#### [YOUR OBJECTIVE]
The pictures must be left out, while the rest of the data is copied exactly.
↓
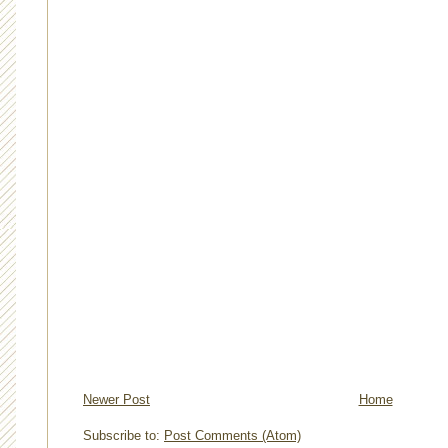
Newer Post
Home
Subscribe to:
Post Comments (Atom)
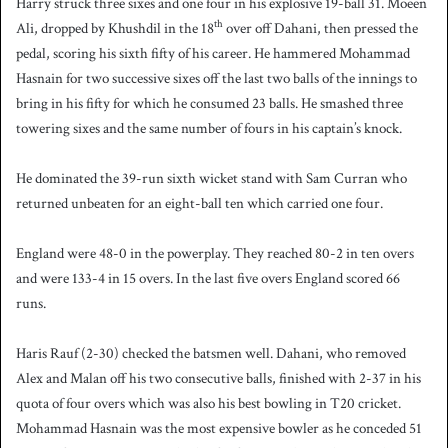
Harry struck three sixes and one four in his explosive 19-ball 31. Moeen
th
Ali, dropped by Khushdil in the 18
over off Dahani, then pressed the
pedal, scoring his sixth fifty of his career. He hammered Mohammad
Hasnain for two successive sixes off the last two balls of the innings to
bring in his fifty for which he consumed 23 balls. He smashed three
towering sixes and the same number of fours in his captain’s knock.
He dominated the 39-run sixth wicket stand with Sam Curran who
returned unbeaten for an eight-ball ten which carried one four.
England were 48-0 in the powerplay. They reached 80-2 in ten overs
and were 133-4 in 15 overs. In the last five overs England scored 66
runs.
Haris Rauf (2-30) checked the batsmen well. Dahani, who removed
Alex and Malan off his two consecutive balls, finished with 2-37 in his
quota of four overs which was also his best bowling in T20 cricket.
Mohammad Hasnain was the most expensive bowler as he conceded 51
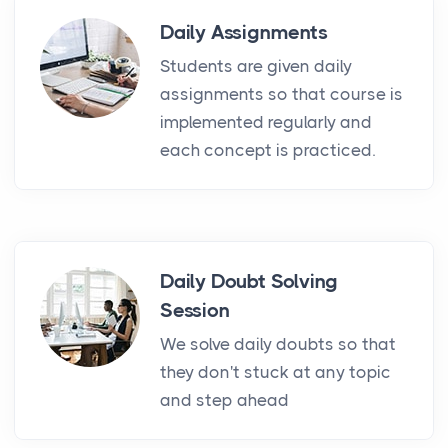
Daily Assignments
Students are given daily
assignments so that course is
implemented regularly and
each concept is practiced.
Daily Doubt Solving
Session
We solve daily doubts so that
they don't stuck at any topic
and step ahead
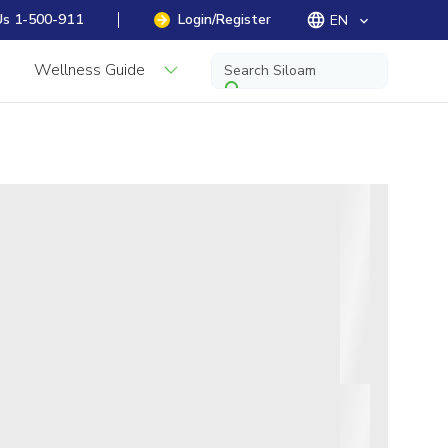
Us 1-500-911
Login/Register
EN
keyboard_arrow_down
Wellness Guide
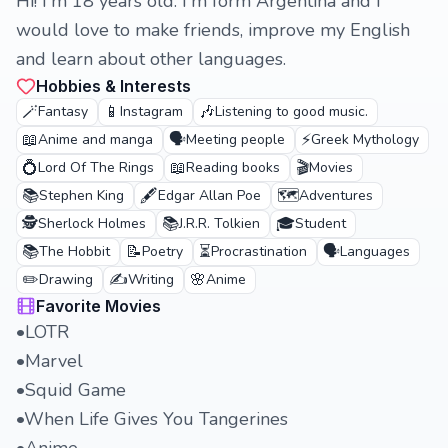
Hi! I'm 18 years old. I'm form Argentina and I
would love to make friends, improve my English
and learn about other languages.
Hobbies & Interests
🪄
📱
🎶
Fantasy
Instagram
Listening to good music.
📖
🗣️
⚡
Anime and manga
Meeting people
Greek Mythology
💍
📖
🎬
Lord Of The Rings
Reading books
Movies
📚
🖋️
🗺️
Stephen King
Edgar Allan Poe
Adventures
🕵️
📚
🎓
Sherlock Holmes
J.R.R. Tolkien
Student
📚
📝
⏳
🗣️
The Hobbit
Poetry
Procrastination
Languages
✏️
✍️
🌸
Drawing
Writing
Anime
Favorite Movies
•LOTR
•Marvel
•Squid Game
•When Life Gives You Tangerines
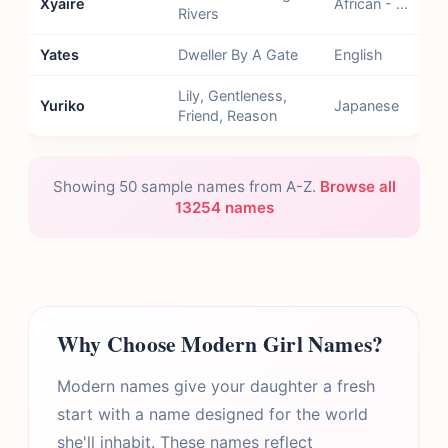
Xyaire
African - Kikongo
Rivers
Yates
Dweller By A Gate
English
Lily, Gentleness,
Yuriko
Japanese
Friend, Reason
Showing 50 sample names from A-Z.
Browse all
13254 names
Why Choose Modern Girl Names?
Modern names give your daughter a fresh
start with a name designed for the world
she'll inhabit. These names reflect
↑
#### [OUTPUT FOR THIS EXERCISE]
Newer Post
Home
Subscribe to:
Post Comments (Atom)
Harry struck three sixes and one four in his explosive 19-ball 31. Moeen
th
Ali, dropped by Khushdil in the 18
over off Dahani, then pressed the
pedal, scoring his sixth fifty of his career. He hammered Mohammad
Hasnain for two successive sixes off the last two balls of the innings to
bring in his fifty for which he consumed 23 balls. He smashed three
towering sixes and the same number of fours in his captain’s knock.
He dominated the 39-run sixth wicket stand with Sam Curran who
returned unbeaten for an eight-ball ten which carried one four.
England were 48-0 in the powerplay. They reached 80-2 in ten overs
and were 133-4 in 15 overs. In the last five overs England scored 66
runs.
Haris Rauf (2-30) checked the batsmen well. Dahani, who removed
Alex and Malan off his two consecutive balls, finished with 2-37 in his
quota of four overs which was also his best bowling in T20 cricket.
Mohammad Hasnain was the most expensive bowler as he conceded 51
Daily Assignments
Students are given daily
assignments so that course is
implemented regularly and
each concept is practiced.
Daily Doubt Solving
Session
We solve daily doubts so that
they don't stuck at any topic
and step ahead
Us 1-500-911
Login/Register
EN
keyboard_arrow_down
Wellness Guide
Hi! I'm 18 years old. I'm form Argentina and I
would love to make friends, improve my English
and learn about other languages.
Hobbies & Interests
🪄
📱
🎶
Fantasy
Instagram
Listening to good music.
📖
🗣️
⚡
Anime and manga
Meeting people
Greek Mythology
💍
📖
🎬
Lord Of The Rings
Reading books
Movies
📚
🖋️
🗺️
Stephen King
Edgar Allan Poe
Adventures
🕵️
📚
🎓
Sherlock Holmes
J.R.R. Tolkien
Student
📚
📝
⏳
🗣️
The Hobbit
Poetry
Procrastination
Languages
✏️
✍️
🌸
Drawing
Writing
Anime
Favorite Movies
•LOTR
•Marvel
•Squid Game
•When Life Gives You Tangerines
Xyaire
African - Kikongo
Rivers
Yates
Dweller By A Gate
English
Lily, Gentleness,
Yuriko
Japanese
Friend, Reason
Showing 50 sample names from A-Z.
Browse all
13254 names
Why Choose Modern Girl Names?
Modern names give your daughter a fresh
start with a name designed for the world
she'll inhabit. These names reflect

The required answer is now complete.